Aan een binnenlandse belastingplichtige wordt, ter verrekening van vanwege een andere Mogendheid geheven belasting, een vermindering van inkomstenbelasting verleend voor in het inkomen uit aanmerkelijk belang begrepen dividenden, indien:
- a.
de vennootschap die de dividenden uitdeelt in een ontwikkelingsland is gevestigd, en
- b.
de dividenden zijn onderworpen aan een belasting naar het inkomen die vanwege dat ontwikkelingsland, al dan niet aan de bron, wordt geheven.
2.
Het bedrag van de in het eerste lid bedoelde vermindering is het laagste van de volgende bedragen:
- a.
het bedrag van de in het desbetreffende jaar vanwege andere Mogendheden geheven belasting;
- b.
het bedrag dat tot de belasting die in het desbetreffende jaar zonder de toepassing van dit besluit volgens de Wet inkomstenbelasting 2001 over het belastbare inkomen uit aanmerkelijk belang verschuldigd zou zijn, in dezelfde verhouding staat als het bedrag van de in dat jaar volgens het eerste lid in aanmerking te nemen dividenden staat tot het noemerinkomen.
3.
Artikel 15, derde en vierde lid, en artikel 16 vinden overeenkomstige toepassing.
4.
Onder de belasting die zonder de toepassing van dit besluit volgens de Wet inkomstenbelasting 2001 verschuldigd zou zijn over het belastbare inkomen uit aanmerkelijk belang wordt verstaan: de over het kalenderjaar berekende belasting op het belastbare inkomen uit aanmerkelijk belang, bedoeld in artikel 2.7, eerste lid, aanhef en onderdeel b, van de Wet inkomstenbelasting 2001.
5.
Onder noemerinkomen wordt verstaan: het belastbare inkomen uit aanmerkelijk belang.
6.
In afwijking van het vijfde lid, wordt, indien het inkomen van een belastingplichtige hoofdzakelijk uit een Mogendheid afkomstig is en die Mogendheid bij de belastingheffing van het inkomen de persoonlijke- en gezinssituatie van de belastingplichtige volledig in aanmerking neemt, of op grond van het Verdrag betreffende de werking van de Europese Unie gehouden is de persoonlijke- en gezinssituatie volledig in aanmerking te nemen, het noemerinkomen vermeerderd met de op het inkomen uit aanmerkelijk belang in het jaar in mindering gebrachte persoonsgebonden aftrek.
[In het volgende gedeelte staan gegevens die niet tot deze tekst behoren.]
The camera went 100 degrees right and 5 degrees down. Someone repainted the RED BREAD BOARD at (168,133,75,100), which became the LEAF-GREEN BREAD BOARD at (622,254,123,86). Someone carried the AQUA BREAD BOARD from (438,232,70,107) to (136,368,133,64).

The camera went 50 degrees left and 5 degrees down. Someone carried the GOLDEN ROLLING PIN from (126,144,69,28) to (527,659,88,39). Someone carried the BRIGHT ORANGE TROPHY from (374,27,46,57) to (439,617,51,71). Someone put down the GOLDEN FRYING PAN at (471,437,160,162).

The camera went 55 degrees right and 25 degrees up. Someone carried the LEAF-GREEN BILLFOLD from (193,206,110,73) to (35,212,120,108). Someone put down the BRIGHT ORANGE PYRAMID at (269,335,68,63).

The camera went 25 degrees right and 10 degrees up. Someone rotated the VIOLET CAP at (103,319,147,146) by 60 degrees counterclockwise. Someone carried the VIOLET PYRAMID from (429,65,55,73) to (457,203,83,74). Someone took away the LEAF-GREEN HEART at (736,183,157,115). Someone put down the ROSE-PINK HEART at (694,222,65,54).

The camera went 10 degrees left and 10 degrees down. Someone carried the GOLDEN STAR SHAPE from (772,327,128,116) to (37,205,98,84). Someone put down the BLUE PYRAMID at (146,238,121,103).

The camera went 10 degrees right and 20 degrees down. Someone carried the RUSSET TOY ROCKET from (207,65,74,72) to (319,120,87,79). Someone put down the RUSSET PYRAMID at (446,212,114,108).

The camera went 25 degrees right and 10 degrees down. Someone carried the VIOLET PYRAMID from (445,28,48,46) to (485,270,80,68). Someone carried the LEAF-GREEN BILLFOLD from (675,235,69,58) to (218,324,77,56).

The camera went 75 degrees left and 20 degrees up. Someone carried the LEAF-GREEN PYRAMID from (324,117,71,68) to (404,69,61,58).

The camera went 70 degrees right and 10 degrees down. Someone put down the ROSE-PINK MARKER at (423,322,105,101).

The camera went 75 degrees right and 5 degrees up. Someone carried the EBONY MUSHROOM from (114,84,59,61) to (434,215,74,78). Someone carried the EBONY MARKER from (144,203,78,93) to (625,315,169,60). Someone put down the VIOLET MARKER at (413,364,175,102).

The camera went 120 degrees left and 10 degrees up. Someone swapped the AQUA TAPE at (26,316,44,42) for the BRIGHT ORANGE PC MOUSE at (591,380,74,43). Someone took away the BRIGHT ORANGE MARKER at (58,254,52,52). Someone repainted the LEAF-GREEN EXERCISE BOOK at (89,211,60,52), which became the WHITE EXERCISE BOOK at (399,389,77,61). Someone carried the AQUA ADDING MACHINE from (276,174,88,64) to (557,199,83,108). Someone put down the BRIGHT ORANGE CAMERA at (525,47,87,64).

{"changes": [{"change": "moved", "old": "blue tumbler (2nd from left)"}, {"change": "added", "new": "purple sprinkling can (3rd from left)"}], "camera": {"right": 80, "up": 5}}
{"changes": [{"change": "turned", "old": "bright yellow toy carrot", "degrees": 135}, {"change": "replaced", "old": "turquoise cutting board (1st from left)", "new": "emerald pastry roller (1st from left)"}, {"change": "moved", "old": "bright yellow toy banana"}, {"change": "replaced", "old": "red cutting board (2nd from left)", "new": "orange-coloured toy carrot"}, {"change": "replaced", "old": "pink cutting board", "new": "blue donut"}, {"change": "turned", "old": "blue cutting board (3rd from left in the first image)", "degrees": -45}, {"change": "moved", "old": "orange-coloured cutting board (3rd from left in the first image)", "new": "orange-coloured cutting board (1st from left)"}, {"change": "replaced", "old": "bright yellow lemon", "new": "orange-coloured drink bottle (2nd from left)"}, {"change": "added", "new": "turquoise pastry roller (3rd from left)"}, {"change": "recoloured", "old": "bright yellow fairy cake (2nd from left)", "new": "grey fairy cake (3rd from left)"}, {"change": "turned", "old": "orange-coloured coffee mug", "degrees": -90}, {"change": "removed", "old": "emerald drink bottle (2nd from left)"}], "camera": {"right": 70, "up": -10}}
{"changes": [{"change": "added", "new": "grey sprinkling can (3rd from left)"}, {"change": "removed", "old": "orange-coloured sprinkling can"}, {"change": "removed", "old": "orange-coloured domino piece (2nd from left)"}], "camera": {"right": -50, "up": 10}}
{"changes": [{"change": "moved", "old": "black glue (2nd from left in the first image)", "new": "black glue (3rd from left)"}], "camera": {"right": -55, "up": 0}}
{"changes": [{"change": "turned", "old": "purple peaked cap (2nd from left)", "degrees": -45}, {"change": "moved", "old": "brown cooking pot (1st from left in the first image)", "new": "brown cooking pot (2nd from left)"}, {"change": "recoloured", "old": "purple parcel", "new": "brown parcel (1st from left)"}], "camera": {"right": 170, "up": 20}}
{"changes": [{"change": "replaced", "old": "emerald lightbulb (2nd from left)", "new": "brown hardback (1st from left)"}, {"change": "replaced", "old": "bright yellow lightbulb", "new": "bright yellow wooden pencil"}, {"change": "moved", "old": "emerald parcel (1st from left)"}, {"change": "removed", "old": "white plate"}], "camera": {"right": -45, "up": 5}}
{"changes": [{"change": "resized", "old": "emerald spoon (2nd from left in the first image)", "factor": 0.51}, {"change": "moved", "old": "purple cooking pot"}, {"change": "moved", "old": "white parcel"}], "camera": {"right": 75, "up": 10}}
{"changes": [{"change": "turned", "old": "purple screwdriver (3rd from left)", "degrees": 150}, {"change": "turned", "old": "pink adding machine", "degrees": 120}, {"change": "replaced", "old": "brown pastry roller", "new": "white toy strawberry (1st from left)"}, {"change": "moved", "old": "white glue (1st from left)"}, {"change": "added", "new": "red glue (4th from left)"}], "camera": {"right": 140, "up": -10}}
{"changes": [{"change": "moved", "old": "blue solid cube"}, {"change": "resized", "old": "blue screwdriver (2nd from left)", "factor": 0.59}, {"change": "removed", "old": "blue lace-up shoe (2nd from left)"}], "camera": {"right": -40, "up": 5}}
De vorige volzin is van overeenkomstige toepassing met betrekking tot een Mogendheid, niet zijnde een lidstaat van de Europese Unie, die als zij een zodanige lidstaat zou zijn, gehouden zou zijn om op grond van het Verdrag betreffende de werking van de Europese Unie de persoonlijke- en gezinssituatie volledig in aanmerking te nemen.